▸ **ABOUT THIS TASK**: Convert the lines below into a numbered list, omitting any blank lines.
---------- DATA EXCERPTS ----------
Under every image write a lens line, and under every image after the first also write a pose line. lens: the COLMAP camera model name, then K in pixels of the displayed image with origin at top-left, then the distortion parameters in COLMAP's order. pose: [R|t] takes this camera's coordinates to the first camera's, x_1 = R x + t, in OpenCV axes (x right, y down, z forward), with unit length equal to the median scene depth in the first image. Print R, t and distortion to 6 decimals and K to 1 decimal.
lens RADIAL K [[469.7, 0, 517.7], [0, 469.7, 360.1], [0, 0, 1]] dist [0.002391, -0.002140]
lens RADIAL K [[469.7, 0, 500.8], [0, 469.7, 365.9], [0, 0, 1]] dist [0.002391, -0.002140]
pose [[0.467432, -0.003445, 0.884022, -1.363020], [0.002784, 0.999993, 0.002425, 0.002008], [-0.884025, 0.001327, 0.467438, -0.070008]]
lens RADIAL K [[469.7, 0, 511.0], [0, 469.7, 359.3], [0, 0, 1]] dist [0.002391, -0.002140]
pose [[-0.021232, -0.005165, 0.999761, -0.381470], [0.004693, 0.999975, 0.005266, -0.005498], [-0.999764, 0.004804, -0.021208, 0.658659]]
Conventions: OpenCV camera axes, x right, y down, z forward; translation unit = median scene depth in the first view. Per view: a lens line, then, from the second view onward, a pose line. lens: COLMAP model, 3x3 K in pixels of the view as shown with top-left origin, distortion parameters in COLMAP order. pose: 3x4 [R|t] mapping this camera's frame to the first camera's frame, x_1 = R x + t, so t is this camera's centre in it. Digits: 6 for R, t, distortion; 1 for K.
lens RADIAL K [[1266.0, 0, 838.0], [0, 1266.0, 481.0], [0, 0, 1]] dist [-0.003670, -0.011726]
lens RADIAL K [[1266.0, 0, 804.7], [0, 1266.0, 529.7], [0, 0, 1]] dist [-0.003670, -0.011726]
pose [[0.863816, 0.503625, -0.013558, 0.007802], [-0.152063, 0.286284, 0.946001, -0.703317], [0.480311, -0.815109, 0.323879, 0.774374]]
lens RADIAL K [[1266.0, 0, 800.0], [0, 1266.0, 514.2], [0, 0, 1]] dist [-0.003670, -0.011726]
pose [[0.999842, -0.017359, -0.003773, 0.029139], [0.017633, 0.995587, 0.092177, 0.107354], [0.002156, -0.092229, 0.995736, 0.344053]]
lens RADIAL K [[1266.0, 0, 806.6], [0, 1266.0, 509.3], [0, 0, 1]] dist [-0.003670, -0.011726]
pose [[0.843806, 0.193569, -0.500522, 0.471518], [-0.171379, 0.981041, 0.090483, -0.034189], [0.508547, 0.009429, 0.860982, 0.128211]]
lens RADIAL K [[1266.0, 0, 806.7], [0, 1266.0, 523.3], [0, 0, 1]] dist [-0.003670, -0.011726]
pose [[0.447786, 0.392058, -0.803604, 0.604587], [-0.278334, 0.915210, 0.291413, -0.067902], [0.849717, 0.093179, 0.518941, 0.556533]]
----------
▸ **RESPONSE FOR THIS EXERCISE**:
1. Under every image write a lens line, and under every image after the first also write a pose line. lens: the COLMAP camera model name, then K in pixels of the displayed image with origin at top-left, then the distortion parameters in COLMAP's order. pose: [R|t] takes this camera's coordinates to the first camera's, x_1 = R x + t, in OpenCV axes (x right, y down, z forward), with unit length equal to the median scene depth in the first image. Print R, t and distortion to 6 decimals and K to 1 decimal.
2. lens RADIAL K [[469.7, 0, 517.7], [0, 469.7, 360.1], [0, 0, 1]] dist [0.002391, -0.002140]
3. lens RADIAL K [[469.7, 0, 500.8], [0, 469.7, 365.9], [0, 0, 1]] dist [0.002391, -0.002140]
4. pose [[0.467432, -0.003445, 0.884022, -1.363020], [0.002784, 0.999993, 0.002425, 0.002008], [-0.884025, 0.001327, 0.467438, -0.070008]]
5. lens RADIAL K [[469.7, 0, 511.0], [0, 469.7, 359.3], [0, 0, 1]] dist [0.002391, -0.002140]
6. pose [[-0.021232, -0.005165, 0.999761, -0.381470], [0.004693, 0.999975, 0.005266, -0.005498], [-0.999764, 0.004804, -0.021208, 0.658659]]
7. Conventions: OpenCV camera axes, x right, y down, z forward; translation unit = median scene depth in the first view. Per view: a lens line, then, from the second view onward, a pose line. lens: COLMAP model, 3x3 K in pixels of the view as shown with top-left origin, distortion parameters in COLMAP order. pose: 3x4 [R|t] mapping this camera's frame to the first camera's frame, x_1 = R x + t, so t is this camera's centre in it. Digits: 6 for R, t, distortion; 1 for K.
8. lens RADIAL K [[1266.0, 0, 838.0], [0, 1266.0, 481.0], [0, 0, 1]] dist [-0.003670, -0.011726]
9. lens RADIAL K [[1266.0, 0, 804.7], [0, 1266.0, 529.7], [0, 0, 1]] dist [-0.003670, -0.011726]
10. pose [[0.863816, 0.503625, -0.013558, 0.007802], [-0.152063, 0.286284, 0.946001, -0.703317], [0.480311, -0.815109, 0.323879, 0.774374]]
11. lens RADIAL K [[1266.0, 0, 800.0], [0, 1266.0, 514.2], [0, 0, 1]] dist [-0.003670, -0.011726]
12. pose [[0.999842, -0.017359, -0.003773, 0.029139], [0.017633, 0.995587, 0.092177, 0.107354], [0.002156, -0.092229, 0.995736, 0.344053]]
13. lens RADIAL K [[1266.0, 0, 806.6], [0, 1266.0, 509.3], [0, 0, 1]] dist [-0.003670, -0.011726]
14. pose [[0.843806, 0.193569, -0.500522, 0.471518], [-0.171379, 0.981041, 0.090483, -0.034189], [0.508547, 0.009429, 0.860982, 0.128211]]
15. lens RADIAL K [[1266.0, 0, 806.7], [0, 1266.0, 523.3], [0, 0, 1]] dist [-0.003670, -0.011726]
16. pose [[0.447786, 0.392058, -0.803604, 0.604587], [-0.278334, 0.915210, 0.291413, -0.067902], [0.849717, 0.093179, 0.518941, 0.556533]]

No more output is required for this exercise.